* _Problem description_: Images excluded, return every record exactly as it reads.

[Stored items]
◇ ◇ ◇ ◇

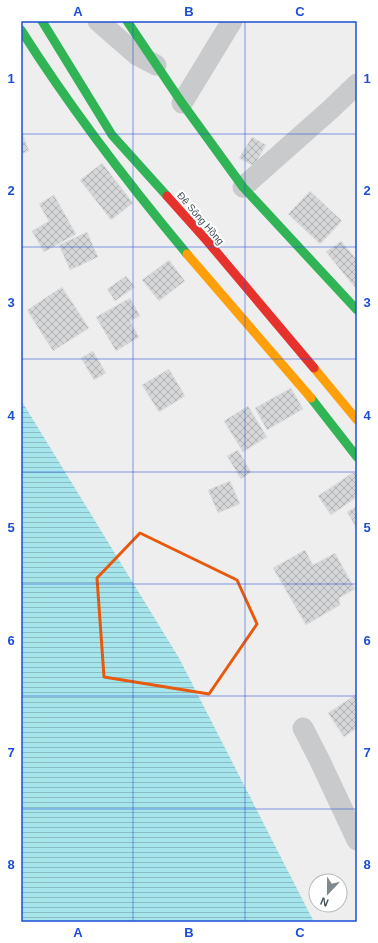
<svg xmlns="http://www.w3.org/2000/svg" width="378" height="943" viewBox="0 0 378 943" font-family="Helvetica,sans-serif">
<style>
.water{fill:url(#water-rules)}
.building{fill:url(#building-cross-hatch);stroke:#e0e0e1}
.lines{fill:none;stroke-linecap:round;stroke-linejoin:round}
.street{stroke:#c8cacc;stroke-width:21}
.fast{stroke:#30b455;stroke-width:9}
.slow{stroke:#ff9f0a;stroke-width:9}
.jam{stroke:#e5322d;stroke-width:9}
.marked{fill:none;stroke:#e8590c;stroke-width:3;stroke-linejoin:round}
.grid{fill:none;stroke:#1d4ed8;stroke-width:1;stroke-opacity:0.55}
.labels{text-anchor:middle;stroke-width:4;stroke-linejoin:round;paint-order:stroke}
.street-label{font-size:10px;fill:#45525a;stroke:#fff}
.neatline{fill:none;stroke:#1d4ed8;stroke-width:1.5}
.grid-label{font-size:13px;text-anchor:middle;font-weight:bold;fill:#1d4ed8}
</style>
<defs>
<pattern id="water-rules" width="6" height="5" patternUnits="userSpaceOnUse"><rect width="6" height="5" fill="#a7e5ec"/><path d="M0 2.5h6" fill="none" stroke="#8abcc2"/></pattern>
<pattern id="building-cross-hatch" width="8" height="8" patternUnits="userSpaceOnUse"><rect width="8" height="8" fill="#d5d6d7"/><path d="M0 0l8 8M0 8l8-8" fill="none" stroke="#afb0b1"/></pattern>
</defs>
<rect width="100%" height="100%" fill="#efeeee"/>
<path class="water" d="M21,400L179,658L314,922H21Z"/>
<path class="building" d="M21,130L29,151L21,154Z
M252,137L266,145L254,166L239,158Z
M102,163L133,203L111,220L80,180Z
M310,191L342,221L320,244L288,214Z
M54,195L76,234L44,252L32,231L49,221L39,204Z
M87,232L98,257L70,270L59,245Z
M341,241L357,260V290L326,252Z
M169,260L185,281L159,301L142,280Z
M126,276L135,287L115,301L107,289Z
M62,287L89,328L53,351L27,310Z
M130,298L140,316L130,321L139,337L116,351L96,317Z
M93,351L106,373L94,380L81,358Z
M169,369L185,396L159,412L142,385Z
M291,388L303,409L267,430L255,408Z
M248,406L267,437L243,452L224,421Z
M238,450L251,472L241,479L227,456Z
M354,472L357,476V497L331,515L318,496Z
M230,481L240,504L218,513L208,490Z
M357,506V529L347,512Z
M305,550L313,565L335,553L355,589L339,598L340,605L306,625L273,568Z
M357,694V728L344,737L328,713Z"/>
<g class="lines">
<path class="street" d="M98,21L137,55L156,65
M182,103L232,21
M243,187L331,109L357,84
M303,728L319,759L357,840"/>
<path class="fast" d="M42,21L112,135L167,196
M127,21L182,103L243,187L357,310
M21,30C71,109 127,182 187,254
M311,398L357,457"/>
<path class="slow" d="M187,254L311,398
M314,368L357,420"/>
<path class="jam" d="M167,196L208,242L314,368"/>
</g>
<path class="marked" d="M140,533L237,580L257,624L209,694L104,677L97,578Z"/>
<path class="grid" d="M133,21V922M245,21V922M21,134H357M21,247H357M21,359H357M21,472H357M21,584H357M21,696H357M21,809H357"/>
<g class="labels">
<g class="street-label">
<text transform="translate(201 218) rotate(49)" y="4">Đê Sông Hồng</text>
</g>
</g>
<rect width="378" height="943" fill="none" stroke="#ffffff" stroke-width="44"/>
<g transform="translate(328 893) rotate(202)"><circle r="19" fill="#ffffff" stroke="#b5babd"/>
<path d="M0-3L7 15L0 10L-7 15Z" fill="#80898e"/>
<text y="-6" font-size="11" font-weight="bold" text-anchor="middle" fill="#45525a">N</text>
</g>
<rect x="22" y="22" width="334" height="899" class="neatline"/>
<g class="grid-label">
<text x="78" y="16">A</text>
<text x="189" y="16">B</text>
<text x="300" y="16">C</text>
<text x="11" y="83">1</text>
<text x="367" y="83">1</text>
<text x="11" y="195">2</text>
<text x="367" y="195">2</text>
<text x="11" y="307">3</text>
<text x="367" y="307">3</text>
<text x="11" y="420">4</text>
<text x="367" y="420">4</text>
<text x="11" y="532">5</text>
<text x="367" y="532">5</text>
<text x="11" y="645">6</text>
<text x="367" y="645">6</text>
<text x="11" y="757">7</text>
<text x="367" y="757">7</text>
<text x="11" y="869">8</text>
<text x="367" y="869">8</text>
<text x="78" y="937">A</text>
<text x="189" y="937">B</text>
<text x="300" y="937">C</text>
</g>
</svg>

◇ ◇ ◇ ◇

* _Output of the exercise_:
<svg xmlns="http://www.w3.org/2000/svg" width="378" height="943" viewBox="0 0 378 943" font-family="Helvetica,sans-serif">
<style>
.water{fill:url(#water-rules)}
.building{fill:url(#building-cross-hatch);stroke:#e0e0e1}
.lines{fill:none;stroke-linecap:round;stroke-linejoin:round}
.street{stroke:#c8cacc;stroke-width:21}
.fast{stroke:#30b455;stroke-width:9}
.slow{stroke:#ff9f0a;stroke-width:9}
.jam{stroke:#e5322d;stroke-width:9}
.marked{fill:none;stroke:#e8590c;stroke-width:3;stroke-linejoin:round}
.grid{fill:none;stroke:#1d4ed8;stroke-width:1;stroke-opacity:0.55}
.labels{text-anchor:middle;stroke-width:4;stroke-linejoin:round;paint-order:stroke}
.street-label{font-size:10px;fill:#45525a;stroke:#fff}
.neatline{fill:none;stroke:#1d4ed8;stroke-width:1.5}
.grid-label{font-size:13px;text-anchor:middle;font-weight:bold;fill:#1d4ed8}
</style>
<defs>
<pattern id="water-rules" width="6" height="5" patternUnits="userSpaceOnUse"><rect width="6" height="5" fill="#a7e5ec"/><path d="M0 2.5h6" fill="none" stroke="#8abcc2"/></pattern>
<pattern id="building-cross-hatch" width="8" height="8" patternUnits="userSpaceOnUse"><rect width="8" height="8" fill="#d5d6d7"/><path d="M0 0l8 8M0 8l8-8" fill="none" stroke="#afb0b1"/></pattern>
</defs>
<rect width="100%" height="100%" fill="#efeeee"/>
<path class="water" d="M21,400L179,658L314,922H21Z"/>
<path class="building" d="M21,130L29,151L21,154Z
M252,137L266,145L254,166L239,158Z
M102,163L133,203L111,220L80,180Z
M310,191L342,221L320,244L288,214Z
M54,195L76,234L44,252L32,231L49,221L39,204Z
M87,232L98,257L70,270L59,245Z
M341,241L357,260V290L326,252Z
M169,260L185,281L159,301L142,280Z
M126,276L135,287L115,301L107,289Z
M62,287L89,328L53,351L27,310Z
M130,298L140,316L130,321L139,337L116,351L96,317Z
M93,351L106,373L94,380L81,358Z
M169,369L185,396L159,412L142,385Z
M291,388L303,409L267,430L255,408Z
M248,406L267,437L243,452L224,421Z
M238,450L251,472L241,479L227,456Z
M354,472L357,476V497L331,515L318,496Z
M230,481L240,504L218,513L208,490Z
M357,506V529L347,512Z
M305,550L313,565L335,553L355,589L339,598L340,605L306,625L273,568Z
M357,694V728L344,737L328,713Z"/>
<g class="lines">
<path class="street" d="M98,21L137,55L156,65
M182,103L232,21
M243,187L331,109L357,84
M303,728L319,759L357,840"/>
<path class="fast" d="M42,21L112,135L167,196
M127,21L182,103L243,187L357,310
M21,30C71,109 127,182 187,254
M311,398L357,457"/>
<path class="slow" d="M187,254L311,398
M314,368L357,420"/>
<path class="jam" d="M167,196L208,242L314,368"/>
</g>
<path class="marked" d="M140,533L237,580L257,624L209,694L104,677L97,578Z"/>
<path class="grid" d="M133,21V922M245,21V922M21,134H357M21,247H357M21,359H357M21,472H357M21,584H357M21,696H357M21,809H357"/>
<g class="labels">
<g class="street-label">
<text transform="translate(201 218) rotate(49)" y="4">Đê Sông Hồng</text>
</g>
</g>
<rect width="378" height="943" fill="none" stroke="#ffffff" stroke-width="44"/>
<g transform="translate(328 893) rotate(202)"><circle r="19" fill="#ffffff" stroke="#b5babd"/>
<path d="M0-3L7 15L0 10L-7 15Z" fill="#80898e"/>
<text y="-6" font-size="11" font-weight="bold" text-anchor="middle" fill="#45525a">N</text>
</g>
<rect x="22" y="22" width="334" height="899" class="neatline"/>
<g class="grid-label">
<text x="78" y="16">A</text>
<text x="189" y="16">B</text>
<text x="300" y="16">C</text>
<text x="11" y="83">1</text>
<text x="367" y="83">1</text>
<text x="11" y="195">2</text>
<text x="367" y="195">2</text>
<text x="11" y="307">3</text>
<text x="367" y="307">3</text>
<text x="11" y="420">4</text>
<text x="367" y="420">4</text>
<text x="11" y="532">5</text>
<text x="367" y="532">5</text>
<text x="11" y="645">6</text>
<text x="367" y="645">6</text>
<text x="11" y="757">7</text>
<text x="367" y="757">7</text>
<text x="11" y="869">8</text>
<text x="367" y="869">8</text>
<text x="78" y="937">A</text>
<text x="189" y="937">B</text>
<text x="300" y="937">C</text>
</g>
</svg>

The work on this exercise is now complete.